**Items from a data source**
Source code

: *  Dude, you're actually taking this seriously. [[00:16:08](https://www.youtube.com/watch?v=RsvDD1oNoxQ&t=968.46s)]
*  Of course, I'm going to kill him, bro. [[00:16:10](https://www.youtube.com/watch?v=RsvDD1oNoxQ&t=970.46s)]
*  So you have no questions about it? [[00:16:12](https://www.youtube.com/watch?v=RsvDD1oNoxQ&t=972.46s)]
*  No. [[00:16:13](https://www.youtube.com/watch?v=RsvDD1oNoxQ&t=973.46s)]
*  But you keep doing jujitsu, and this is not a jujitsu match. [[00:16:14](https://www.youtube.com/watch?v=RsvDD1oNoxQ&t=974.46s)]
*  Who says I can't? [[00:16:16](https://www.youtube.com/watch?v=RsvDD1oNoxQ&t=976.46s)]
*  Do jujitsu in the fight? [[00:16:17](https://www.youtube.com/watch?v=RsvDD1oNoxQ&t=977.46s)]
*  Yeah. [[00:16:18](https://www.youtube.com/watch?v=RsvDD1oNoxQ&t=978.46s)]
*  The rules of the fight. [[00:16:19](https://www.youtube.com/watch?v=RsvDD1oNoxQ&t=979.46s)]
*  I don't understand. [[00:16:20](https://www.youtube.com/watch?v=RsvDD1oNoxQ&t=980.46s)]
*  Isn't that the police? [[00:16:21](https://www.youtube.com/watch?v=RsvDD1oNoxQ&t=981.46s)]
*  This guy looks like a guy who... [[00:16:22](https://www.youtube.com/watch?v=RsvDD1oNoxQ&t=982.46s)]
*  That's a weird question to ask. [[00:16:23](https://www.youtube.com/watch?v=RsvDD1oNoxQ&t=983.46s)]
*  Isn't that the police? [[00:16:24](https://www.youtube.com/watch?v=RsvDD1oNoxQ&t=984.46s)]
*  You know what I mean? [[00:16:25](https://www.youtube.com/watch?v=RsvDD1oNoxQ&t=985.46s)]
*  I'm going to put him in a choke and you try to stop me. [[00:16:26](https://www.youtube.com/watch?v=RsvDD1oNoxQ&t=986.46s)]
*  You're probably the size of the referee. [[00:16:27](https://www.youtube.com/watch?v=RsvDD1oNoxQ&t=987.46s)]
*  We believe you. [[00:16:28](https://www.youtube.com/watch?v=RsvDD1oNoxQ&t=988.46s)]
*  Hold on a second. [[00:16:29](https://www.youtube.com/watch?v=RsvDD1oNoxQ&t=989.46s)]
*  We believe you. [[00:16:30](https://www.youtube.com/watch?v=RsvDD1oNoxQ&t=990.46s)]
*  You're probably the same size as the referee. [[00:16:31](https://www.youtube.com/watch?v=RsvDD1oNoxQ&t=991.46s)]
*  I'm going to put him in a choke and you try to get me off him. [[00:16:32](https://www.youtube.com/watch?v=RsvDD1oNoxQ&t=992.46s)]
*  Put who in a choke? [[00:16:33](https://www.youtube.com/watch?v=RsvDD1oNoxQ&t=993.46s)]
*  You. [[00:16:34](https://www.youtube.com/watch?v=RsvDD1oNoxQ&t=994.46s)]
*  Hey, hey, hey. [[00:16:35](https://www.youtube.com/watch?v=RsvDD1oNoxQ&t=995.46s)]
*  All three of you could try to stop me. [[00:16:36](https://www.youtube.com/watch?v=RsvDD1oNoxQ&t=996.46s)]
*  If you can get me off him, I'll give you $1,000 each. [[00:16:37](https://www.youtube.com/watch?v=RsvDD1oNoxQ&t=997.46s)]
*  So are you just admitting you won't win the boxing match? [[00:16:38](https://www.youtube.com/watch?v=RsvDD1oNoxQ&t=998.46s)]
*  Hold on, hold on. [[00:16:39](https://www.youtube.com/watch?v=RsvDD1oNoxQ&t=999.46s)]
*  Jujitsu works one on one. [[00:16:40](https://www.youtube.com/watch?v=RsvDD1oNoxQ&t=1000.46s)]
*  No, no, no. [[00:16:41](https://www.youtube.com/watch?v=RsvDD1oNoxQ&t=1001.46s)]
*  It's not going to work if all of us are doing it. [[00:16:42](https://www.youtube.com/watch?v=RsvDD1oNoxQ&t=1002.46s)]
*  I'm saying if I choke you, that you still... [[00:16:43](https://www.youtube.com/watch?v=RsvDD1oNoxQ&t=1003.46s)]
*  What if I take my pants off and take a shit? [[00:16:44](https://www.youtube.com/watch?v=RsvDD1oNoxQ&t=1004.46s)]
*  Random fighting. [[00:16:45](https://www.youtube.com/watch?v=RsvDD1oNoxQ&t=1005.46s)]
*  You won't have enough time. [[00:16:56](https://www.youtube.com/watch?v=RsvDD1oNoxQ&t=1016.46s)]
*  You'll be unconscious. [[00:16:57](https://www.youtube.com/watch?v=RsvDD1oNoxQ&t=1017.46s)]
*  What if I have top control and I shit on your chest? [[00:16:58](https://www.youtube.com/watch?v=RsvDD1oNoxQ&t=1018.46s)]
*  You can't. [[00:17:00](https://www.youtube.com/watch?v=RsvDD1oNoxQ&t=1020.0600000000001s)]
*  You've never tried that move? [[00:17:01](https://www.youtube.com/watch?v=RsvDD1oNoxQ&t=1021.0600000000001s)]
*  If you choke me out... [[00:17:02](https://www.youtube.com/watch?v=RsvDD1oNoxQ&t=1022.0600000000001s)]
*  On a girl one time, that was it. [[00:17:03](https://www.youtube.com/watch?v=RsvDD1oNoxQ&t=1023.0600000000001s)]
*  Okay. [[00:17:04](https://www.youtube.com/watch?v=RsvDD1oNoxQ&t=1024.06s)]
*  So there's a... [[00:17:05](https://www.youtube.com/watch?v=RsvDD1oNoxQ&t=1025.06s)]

**TASK GOAL**
Copy out, word for word, the part of the records that opens with the line containing "Dude, you're actually" and closes with the line containing "on a second.", keeping both of those lines.

**OUTPUT**
: *  Dude, you're actually taking this seriously. [[00:16:08](https://www.youtube.com/watch?v=RsvDD1oNoxQ&t=968.46s)]
*  Of course, I'm going to kill him, bro. [[00:16:10](https://www.youtube.com/watch?v=RsvDD1oNoxQ&t=970.46s)]
*  So you have no questions about it? [[00:16:12](https://www.youtube.com/watch?v=RsvDD1oNoxQ&t=972.46s)]
*  No. [[00:16:13](https://www.youtube.com/watch?v=RsvDD1oNoxQ&t=973.46s)]
*  But you keep doing jujitsu, and this is not a jujitsu match. [[00:16:14](https://www.youtube.com/watch?v=RsvDD1oNoxQ&t=974.46s)]
*  Who says I can't? [[00:16:16](https://www.youtube.com/watch?v=RsvDD1oNoxQ&t=976.46s)]
*  Do jujitsu in the fight? [[00:16:17](https://www.youtube.com/watch?v=RsvDD1oNoxQ&t=977.46s)]
*  Yeah. [[00:16:18](https://www.youtube.com/watch?v=RsvDD1oNoxQ&t=978.46s)]
*  The rules of the fight. [[00:16:19](https://www.youtube.com/watch?v=RsvDD1oNoxQ&t=979.46s)]
*  I don't understand. [[00:16:20](https://www.youtube.com/watch?v=RsvDD1oNoxQ&t=980.46s)]
*  Isn't that the police? [[00:16:21](https://www.youtube.com/watch?v=RsvDD1oNoxQ&t=981.46s)]
*  This guy looks like a guy who... [[00:16:22](https://www.youtube.com/watch?v=RsvDD1oNoxQ&t=982.46s)]
*  That's a weird question to ask. [[00:16:23](https://www.youtube.com/watch?v=RsvDD1oNoxQ&t=983.46s)]
*  Isn't that the police? [[00:16:24](https://www.youtube.com/watch?v=RsvDD1oNoxQ&t=984.46s)]
*  You know what I mean? [[00:16:25](https://www.youtube.com/watch?v=RsvDD1oNoxQ&t=985.46s)]
*  I'm going to put him in a choke and you try to stop me. [[00:16:26](https://www.youtube.com/watch?v=RsvDD1oNoxQ&t=986.46s)]
*  You're probably the size of the referee. [[00:16:27](https://www.youtube.com/watch?v=RsvDD1oNoxQ&t=987.46s)]
*  We believe you. [[00:16:28](https://www.youtube.com/watch?v=RsvDD1oNoxQ&t=988.46s)]
*  Hold on a second. [[00:16:29](https://www.youtube.com/watch?v=RsvDD1oNoxQ&t=989.46s)]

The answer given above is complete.